- _DOCUMENT TEXT_
It's the worst time to ask the city and state to pony up $30 million to buy Pouch Camp in the Greenbelt -- a unique Staten Island wilderness that has been used by thousands of Boy Scouts and Girl Scouts for nearly 60 years -- but that's precisely what the Greater New York Councils Boy Scouts of America is doing now.

And if the Boy Scouts don't get government to pay for a conservation easement to preserve the campgrounds, the nonprofit will sell the 120-acre William H. Pouch Scout Camp and 20-acre Ohrbach Lake to private developers. Boy Scout executives said yesterday that the Island camp is one of only two key assets that can be leveraged to raise funds for the cash-strapped organization.

"It's certainly not a threat. It's absolutely very real," William Kelly, a Boy Scouts spokesman, said of the announcement that the organization would begin marketing the wooded property off Manor Road for sale.

"We don't want the outcome to be a sale of the property. We want the outcome to be a conservation easement that preserves the land for children in perpetuity, but if that doesn't happen we have to look at other options and the other options are a full or partial sale," he added.

- _MATERIAL SHOWN_
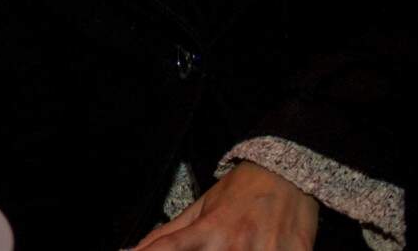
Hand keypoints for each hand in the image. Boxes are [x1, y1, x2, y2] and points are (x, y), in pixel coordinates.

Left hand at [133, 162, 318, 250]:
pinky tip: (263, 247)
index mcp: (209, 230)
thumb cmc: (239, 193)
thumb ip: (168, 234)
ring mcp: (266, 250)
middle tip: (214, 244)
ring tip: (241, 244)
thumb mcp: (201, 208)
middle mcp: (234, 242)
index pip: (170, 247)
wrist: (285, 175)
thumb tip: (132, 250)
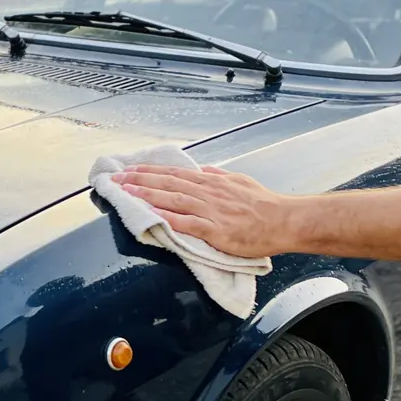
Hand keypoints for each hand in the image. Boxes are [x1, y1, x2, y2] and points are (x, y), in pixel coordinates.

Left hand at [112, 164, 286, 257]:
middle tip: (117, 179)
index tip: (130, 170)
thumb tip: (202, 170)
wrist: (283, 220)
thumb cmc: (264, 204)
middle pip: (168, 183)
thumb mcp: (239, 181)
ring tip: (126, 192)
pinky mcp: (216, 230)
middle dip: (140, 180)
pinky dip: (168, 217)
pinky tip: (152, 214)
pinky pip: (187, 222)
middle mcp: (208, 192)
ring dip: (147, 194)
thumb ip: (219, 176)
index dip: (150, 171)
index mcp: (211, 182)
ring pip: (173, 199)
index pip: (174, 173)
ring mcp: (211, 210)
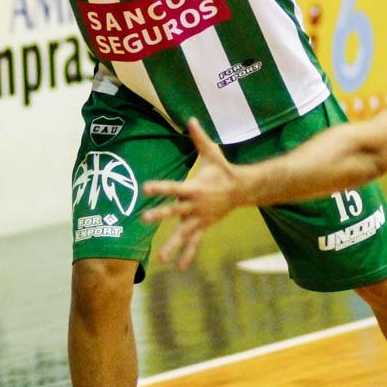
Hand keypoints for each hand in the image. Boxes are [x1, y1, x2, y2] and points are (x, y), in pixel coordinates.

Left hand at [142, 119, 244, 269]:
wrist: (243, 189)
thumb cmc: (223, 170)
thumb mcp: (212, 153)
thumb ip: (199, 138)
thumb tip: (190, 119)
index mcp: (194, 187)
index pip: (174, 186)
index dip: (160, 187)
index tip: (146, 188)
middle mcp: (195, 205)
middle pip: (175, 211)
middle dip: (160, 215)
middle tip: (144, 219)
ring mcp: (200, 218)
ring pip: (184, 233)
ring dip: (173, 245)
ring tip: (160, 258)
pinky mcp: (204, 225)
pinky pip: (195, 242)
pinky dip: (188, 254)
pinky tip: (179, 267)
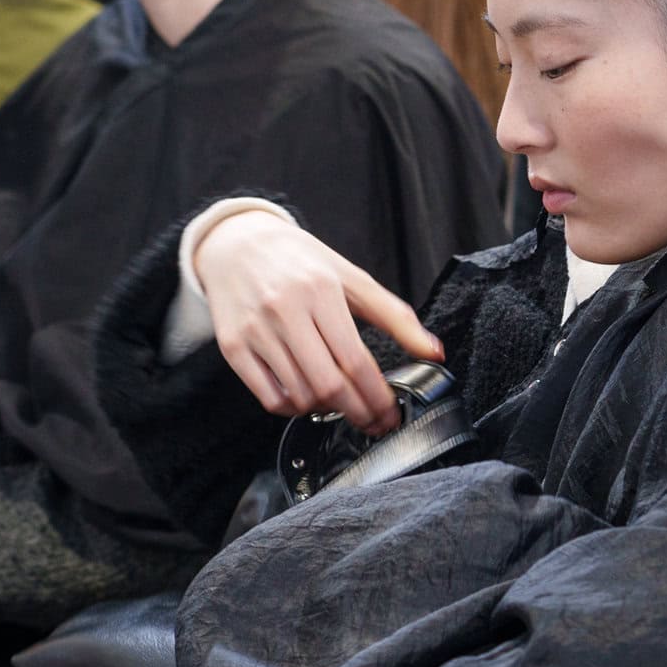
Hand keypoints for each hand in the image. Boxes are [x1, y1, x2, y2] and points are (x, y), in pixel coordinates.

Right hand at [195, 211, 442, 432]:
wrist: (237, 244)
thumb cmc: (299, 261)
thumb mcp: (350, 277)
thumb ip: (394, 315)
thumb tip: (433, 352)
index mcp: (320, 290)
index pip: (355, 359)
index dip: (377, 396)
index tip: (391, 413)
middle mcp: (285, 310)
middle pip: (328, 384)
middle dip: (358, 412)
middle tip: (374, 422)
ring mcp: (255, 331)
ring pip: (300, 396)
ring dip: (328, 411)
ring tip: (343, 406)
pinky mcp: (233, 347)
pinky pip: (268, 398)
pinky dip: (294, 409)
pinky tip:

- _ASSIGNMENT 1_
Answer these questions using the Pouch Camp article:
(a) How much money is the Boy Scouts council asking the city and state to provide?
(b) How many acres does the William H. Pouch Scout Camp cover?
(c) What role does William Kelly hold?
- _ASSIGNMENT 2_
Carry on the news article about the Pouch Camp sale, starting right after its final sentence.

- _EXPECTED OUTPUT 1_
(a) $30 million
(b) 120 acres
(c) He is a Boy Scouts spokesman.

- _EXPECTED OUTPUT 2_
Yesterday's press release, a copy of which was obtained by the Advance hours before it was released by the Greater New York Councils, did not set a price for a potential sale, but several people said a conservation easement would cost government roughly $30 million, or half the $60 million appraised value. An easement would allow the Boy Scouts to continue to operate the camp in exchange for giving up the right to develop the property, which is zoned for housing.

Kelly said the Boy Scouts executive committee voted last week to pursue a sale, and the organization is in the final stages of selecting a real estate firm to market the property. The site represents the largest and one of the only privately owned parcels in the Greenbelt, which bisects the Island and includes parks, a golf course and other city and state land.

"We are not going to put a for sale sign up outside, but we are just going to quietly market it to people who might be in a position to work with us," Kelly said.

SURPRISED OFFICIALS

The timing of the announcement surprised some public officials, who spent yesterday morning working the phones, trying to drum up dollars for a purchase at a time when the state and city are facing unprecedented budget holes.

But those same officials also said they had been talking to Boy Scout executives for some time about a conservation easement.
"What this announcement does is it shows the urgency that we need to make sure we preserve this land," said Assemblyman Michael Cusick (D-Mid-Island).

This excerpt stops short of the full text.